There seemed to be a near inevitability that Atchison would need surgery once Red Sox manager Bobby Valentine revealed last week that there was a tear in his UCL.

But the truth is, nearly every pitcher Atchison's age -- and with his amount of professional innings -- has some degree of tear in the elbow and shoulder.

"You never want to have surgery. I didn't want to rush into anything," said Atchison, who was one of Boston's best pitchers in the first half of the season, going 2-1 with a 1.76 ERA in 37 games. "Obviously you hear tear and it automatically makes people think that. Unfortunately, everybody probably has a little bit of something going on. You just don't ever know. It was good to hear and I feel like, at this point in my career, I can get through this."

If the conservative treatment of rehab doesn't work, Atchison understands that there's still a possibility he could need surgery.

"If I come back and I start throwing, and it all doesn't allow me to do it or there's too much pain, then we have to sit back down and re-assess everything," Atchison said. "Any time you pick up that ball out there, even if you're healthy, there's always a risk. It's nothing I'm worried about. I'm just going to go forward with it and keep a positive mindset and hopefully I can get back before the end of the year."

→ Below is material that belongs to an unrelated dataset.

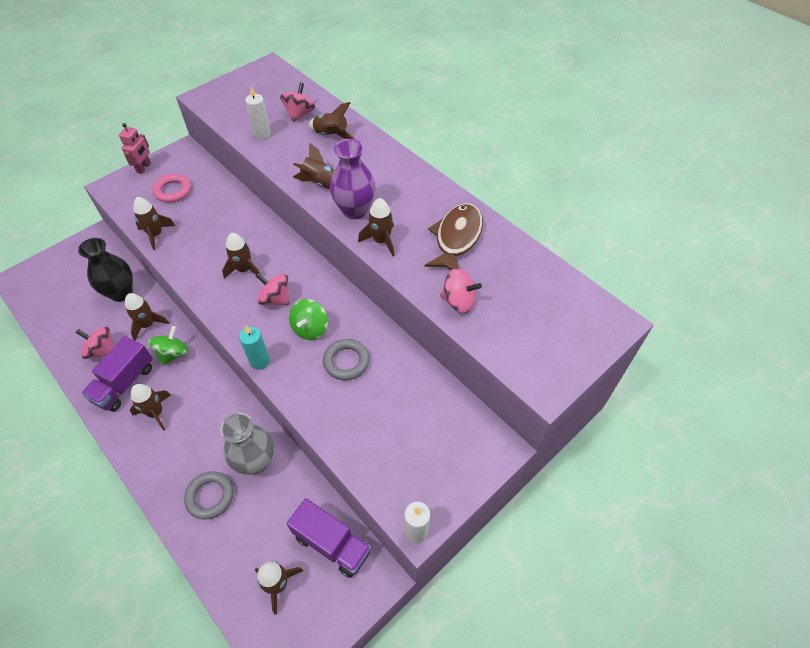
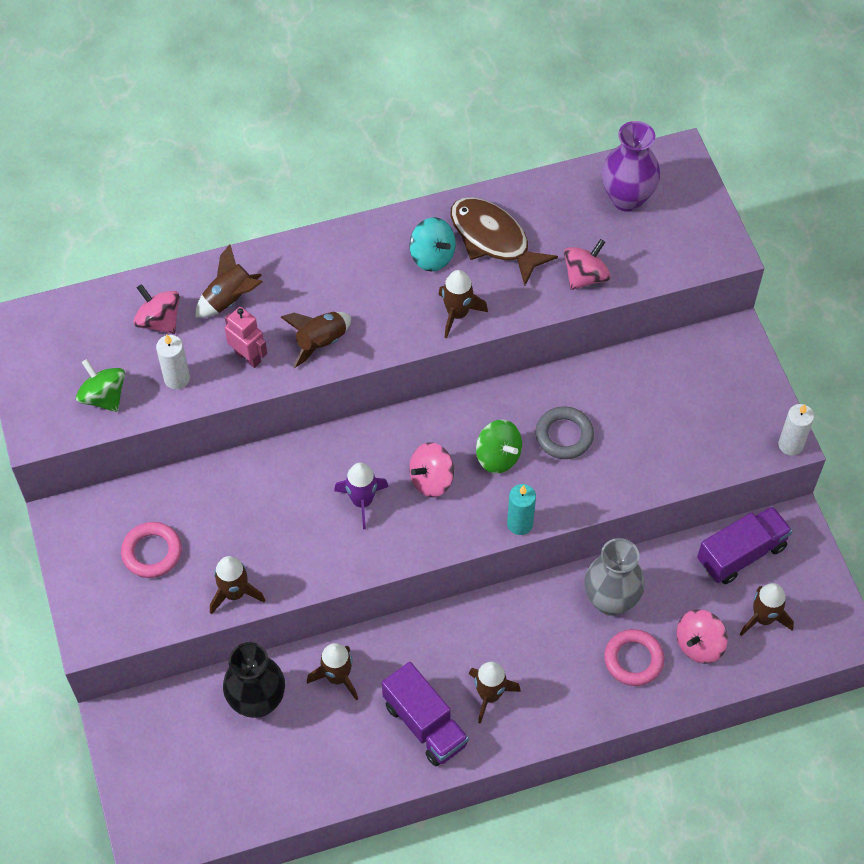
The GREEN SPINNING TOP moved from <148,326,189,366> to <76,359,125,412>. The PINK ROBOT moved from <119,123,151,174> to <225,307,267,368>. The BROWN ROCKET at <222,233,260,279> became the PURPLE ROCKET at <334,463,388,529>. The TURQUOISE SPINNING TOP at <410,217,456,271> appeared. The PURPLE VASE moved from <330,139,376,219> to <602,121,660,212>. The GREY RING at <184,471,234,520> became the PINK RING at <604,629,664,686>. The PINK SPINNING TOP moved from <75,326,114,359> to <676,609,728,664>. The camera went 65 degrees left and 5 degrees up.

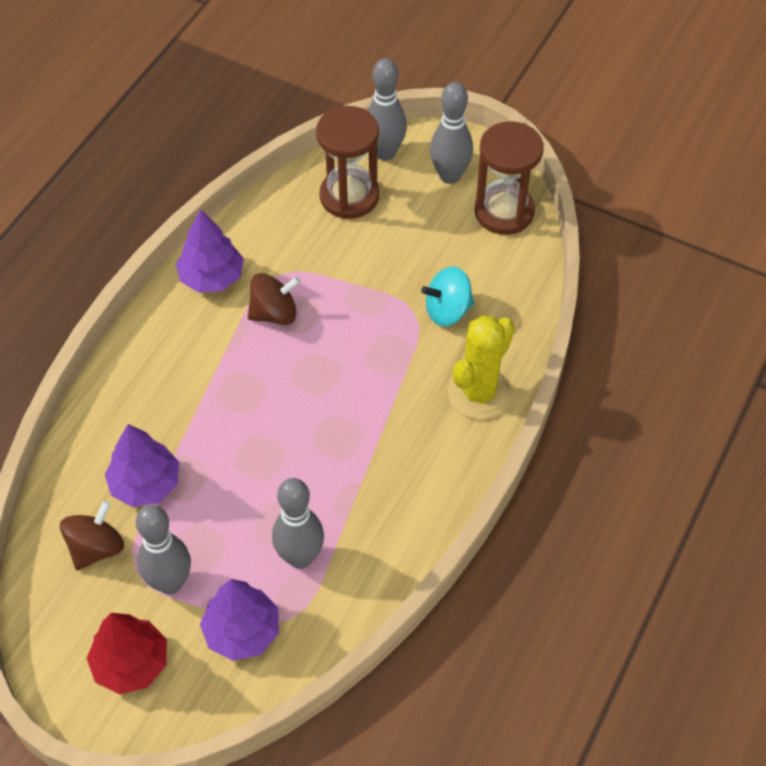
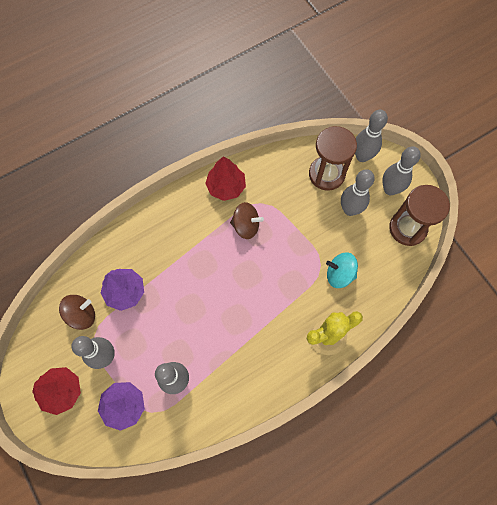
The PURPLE TREE at <176,209,244,293> became the RED TREE at <205,156,246,201>. The GREY BOWLING PIN at <341,169,375,216> appeared. The camera went 30 degrees right and 15 degrees up.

Nolan Ryan is one notable pitcher who played through a similar ligament injury later on in his Hall of Fame career.

"I had a very similar report when we got him from Houston [in December 1988] when I was with the Rangers," Valentine said. "They said a very similar thing, 'Hey it's torn, either get it cut on or throw 75 pitches a game or something.' And he went on to pitch a couple more no-hitters and strike out a whole bunch of people, so who knows."